Three layers are built to generate the source code: (1) The analyzer layer analyzes a model from user stories and extracts users’ roles and functions. And find relationships between tables. (2) The reasoner layer searches for solutions to the problems that have been analyzed from the previous level through the ontology and builds a solution model. (3) The convertor layer is based on converting the solution model into source code. This is done by extracting the templates and configuration the templates linked to each other to build the source code.

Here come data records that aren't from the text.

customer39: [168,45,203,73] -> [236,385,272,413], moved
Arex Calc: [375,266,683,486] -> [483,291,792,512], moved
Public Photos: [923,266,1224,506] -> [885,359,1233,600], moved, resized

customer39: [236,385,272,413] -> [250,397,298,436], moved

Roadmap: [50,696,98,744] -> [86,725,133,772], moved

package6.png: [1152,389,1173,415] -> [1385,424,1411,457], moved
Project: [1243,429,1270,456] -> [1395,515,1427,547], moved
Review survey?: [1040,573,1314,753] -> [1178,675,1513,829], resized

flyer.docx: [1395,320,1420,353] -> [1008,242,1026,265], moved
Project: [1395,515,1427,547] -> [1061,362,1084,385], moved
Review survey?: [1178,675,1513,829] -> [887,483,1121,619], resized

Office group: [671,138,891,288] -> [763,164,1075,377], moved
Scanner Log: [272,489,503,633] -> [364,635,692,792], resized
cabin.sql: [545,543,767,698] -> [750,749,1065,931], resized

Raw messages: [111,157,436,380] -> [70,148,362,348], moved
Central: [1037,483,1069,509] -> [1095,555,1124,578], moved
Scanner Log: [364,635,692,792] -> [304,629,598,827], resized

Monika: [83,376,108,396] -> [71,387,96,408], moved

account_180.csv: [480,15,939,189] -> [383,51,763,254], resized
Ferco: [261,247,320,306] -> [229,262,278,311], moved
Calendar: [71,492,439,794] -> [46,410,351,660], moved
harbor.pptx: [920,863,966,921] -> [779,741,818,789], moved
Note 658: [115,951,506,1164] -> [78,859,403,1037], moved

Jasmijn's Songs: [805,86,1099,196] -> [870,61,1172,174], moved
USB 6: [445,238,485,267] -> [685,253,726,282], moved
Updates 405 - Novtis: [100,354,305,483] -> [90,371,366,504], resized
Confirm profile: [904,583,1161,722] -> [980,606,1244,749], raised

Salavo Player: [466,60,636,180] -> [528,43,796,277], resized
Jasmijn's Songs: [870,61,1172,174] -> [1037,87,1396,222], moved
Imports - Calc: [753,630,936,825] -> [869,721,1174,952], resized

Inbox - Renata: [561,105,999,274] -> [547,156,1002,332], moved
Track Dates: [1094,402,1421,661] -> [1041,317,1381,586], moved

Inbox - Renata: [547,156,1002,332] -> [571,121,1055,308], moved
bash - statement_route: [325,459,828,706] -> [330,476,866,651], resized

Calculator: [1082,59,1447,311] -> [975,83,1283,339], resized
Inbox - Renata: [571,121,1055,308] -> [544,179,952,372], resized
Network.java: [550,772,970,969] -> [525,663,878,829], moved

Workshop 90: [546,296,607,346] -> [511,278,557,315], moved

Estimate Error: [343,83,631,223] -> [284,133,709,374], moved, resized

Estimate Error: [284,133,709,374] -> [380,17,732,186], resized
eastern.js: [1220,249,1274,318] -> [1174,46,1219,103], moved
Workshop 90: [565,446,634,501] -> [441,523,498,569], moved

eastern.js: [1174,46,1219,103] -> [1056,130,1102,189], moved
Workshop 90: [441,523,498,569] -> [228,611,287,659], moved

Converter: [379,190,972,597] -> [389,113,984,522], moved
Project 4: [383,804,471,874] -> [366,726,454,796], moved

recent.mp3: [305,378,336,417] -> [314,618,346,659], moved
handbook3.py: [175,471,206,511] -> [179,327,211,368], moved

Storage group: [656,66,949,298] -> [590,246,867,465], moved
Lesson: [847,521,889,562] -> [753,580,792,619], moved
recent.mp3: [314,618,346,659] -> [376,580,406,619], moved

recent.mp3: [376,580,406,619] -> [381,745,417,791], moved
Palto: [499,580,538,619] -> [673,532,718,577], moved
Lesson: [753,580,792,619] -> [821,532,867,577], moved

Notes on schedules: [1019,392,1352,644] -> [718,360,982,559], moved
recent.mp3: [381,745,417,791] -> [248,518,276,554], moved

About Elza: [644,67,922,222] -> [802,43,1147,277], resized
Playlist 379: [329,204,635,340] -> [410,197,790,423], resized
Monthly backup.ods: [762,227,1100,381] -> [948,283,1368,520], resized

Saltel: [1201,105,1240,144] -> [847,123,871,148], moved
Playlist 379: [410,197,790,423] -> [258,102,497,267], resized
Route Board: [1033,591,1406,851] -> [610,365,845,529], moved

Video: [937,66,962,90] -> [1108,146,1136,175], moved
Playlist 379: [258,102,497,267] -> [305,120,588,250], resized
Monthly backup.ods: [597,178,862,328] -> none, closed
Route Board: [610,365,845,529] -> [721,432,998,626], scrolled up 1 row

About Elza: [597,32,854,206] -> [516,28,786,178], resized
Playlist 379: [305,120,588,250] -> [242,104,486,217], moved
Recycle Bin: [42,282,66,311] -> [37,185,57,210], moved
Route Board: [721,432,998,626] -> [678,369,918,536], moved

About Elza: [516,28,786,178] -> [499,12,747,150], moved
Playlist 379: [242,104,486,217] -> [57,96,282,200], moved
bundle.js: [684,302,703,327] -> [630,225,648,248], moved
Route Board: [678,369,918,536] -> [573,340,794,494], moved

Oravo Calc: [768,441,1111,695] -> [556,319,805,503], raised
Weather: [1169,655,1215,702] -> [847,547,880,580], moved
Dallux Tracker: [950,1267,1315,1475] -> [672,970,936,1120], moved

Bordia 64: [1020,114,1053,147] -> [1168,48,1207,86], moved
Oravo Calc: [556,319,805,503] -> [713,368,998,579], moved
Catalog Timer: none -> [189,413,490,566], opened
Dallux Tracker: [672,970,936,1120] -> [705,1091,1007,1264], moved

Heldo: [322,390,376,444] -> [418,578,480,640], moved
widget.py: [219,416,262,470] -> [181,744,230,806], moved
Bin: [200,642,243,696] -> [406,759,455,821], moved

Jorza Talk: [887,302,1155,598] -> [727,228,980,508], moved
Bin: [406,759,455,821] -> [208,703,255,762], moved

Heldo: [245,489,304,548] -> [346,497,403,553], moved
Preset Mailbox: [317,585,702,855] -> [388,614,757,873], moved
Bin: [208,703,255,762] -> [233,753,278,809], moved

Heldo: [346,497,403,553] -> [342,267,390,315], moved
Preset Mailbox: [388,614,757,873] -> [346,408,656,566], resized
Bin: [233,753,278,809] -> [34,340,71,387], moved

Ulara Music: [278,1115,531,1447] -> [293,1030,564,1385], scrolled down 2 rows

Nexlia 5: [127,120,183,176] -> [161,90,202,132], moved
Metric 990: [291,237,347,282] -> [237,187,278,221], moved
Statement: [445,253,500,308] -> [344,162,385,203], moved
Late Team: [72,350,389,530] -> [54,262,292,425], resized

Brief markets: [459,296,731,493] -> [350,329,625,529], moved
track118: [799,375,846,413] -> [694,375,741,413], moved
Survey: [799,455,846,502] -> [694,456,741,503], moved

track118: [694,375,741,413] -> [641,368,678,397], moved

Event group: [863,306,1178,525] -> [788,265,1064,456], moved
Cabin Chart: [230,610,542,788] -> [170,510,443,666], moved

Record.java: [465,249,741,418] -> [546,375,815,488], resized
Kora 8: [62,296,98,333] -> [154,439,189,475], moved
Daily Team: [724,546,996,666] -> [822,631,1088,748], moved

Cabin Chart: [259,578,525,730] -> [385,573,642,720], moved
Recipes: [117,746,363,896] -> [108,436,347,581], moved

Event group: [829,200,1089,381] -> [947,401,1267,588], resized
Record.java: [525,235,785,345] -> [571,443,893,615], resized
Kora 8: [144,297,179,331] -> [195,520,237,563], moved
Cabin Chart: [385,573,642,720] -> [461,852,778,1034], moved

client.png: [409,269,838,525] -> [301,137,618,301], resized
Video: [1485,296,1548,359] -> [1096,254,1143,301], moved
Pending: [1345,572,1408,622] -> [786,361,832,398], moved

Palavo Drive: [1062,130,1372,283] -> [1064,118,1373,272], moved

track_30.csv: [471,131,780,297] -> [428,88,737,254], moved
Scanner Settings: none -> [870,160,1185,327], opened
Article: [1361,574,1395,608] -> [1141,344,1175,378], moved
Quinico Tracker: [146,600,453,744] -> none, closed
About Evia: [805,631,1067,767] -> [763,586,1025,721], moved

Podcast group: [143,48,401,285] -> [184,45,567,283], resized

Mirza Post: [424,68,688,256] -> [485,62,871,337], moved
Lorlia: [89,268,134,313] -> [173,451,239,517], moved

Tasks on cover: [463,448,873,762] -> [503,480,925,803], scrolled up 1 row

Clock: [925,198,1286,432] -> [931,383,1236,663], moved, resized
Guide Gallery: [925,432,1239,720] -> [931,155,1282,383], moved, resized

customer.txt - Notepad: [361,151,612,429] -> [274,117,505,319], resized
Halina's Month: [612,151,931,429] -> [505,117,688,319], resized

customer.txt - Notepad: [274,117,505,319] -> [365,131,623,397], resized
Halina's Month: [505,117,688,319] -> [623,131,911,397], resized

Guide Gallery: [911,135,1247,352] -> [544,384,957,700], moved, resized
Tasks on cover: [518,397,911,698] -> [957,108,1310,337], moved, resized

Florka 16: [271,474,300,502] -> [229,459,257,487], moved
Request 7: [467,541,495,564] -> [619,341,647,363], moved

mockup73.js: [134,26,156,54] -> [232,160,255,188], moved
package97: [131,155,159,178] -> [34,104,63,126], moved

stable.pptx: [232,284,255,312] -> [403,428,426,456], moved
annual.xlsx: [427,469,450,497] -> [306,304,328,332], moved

To convert the source code to pseudo-code, it was necessary to use machine translation based on deep learning. the Google developed transformer model based on self-attention layers. the transformer has features such as performing the input sentence completely processing in training process phase, but that is not happen in the recurrent neural networks. The transformer solves the problem of vanish gradient that occurs in Recurrent neural networks, which needs a long-short term memory unit to solve it. The transformer model also showed higher results than the other models code2NL, code2pseudocode, T2SMT, code-GRU, DeepPseudo, Code-NN, convS2S that reached 59 on the BLEU score.
In the observation of the results, it was noted that in the inputs that contain tokens or words that are not present in the training base, it leads to an error in the results; for solving this problem the retrieval mechanism was applied. This mechanism relies on retrieving a certain number of sentences from the training set that is most similar to the input sentence, and then these return sentences are passed to the Transformer model. The retrieved sentence and this difference are replaced in the retrieved translation to reach the target translation. This mechanism showed an improvement in the results with an increase of 2.7 BLEU.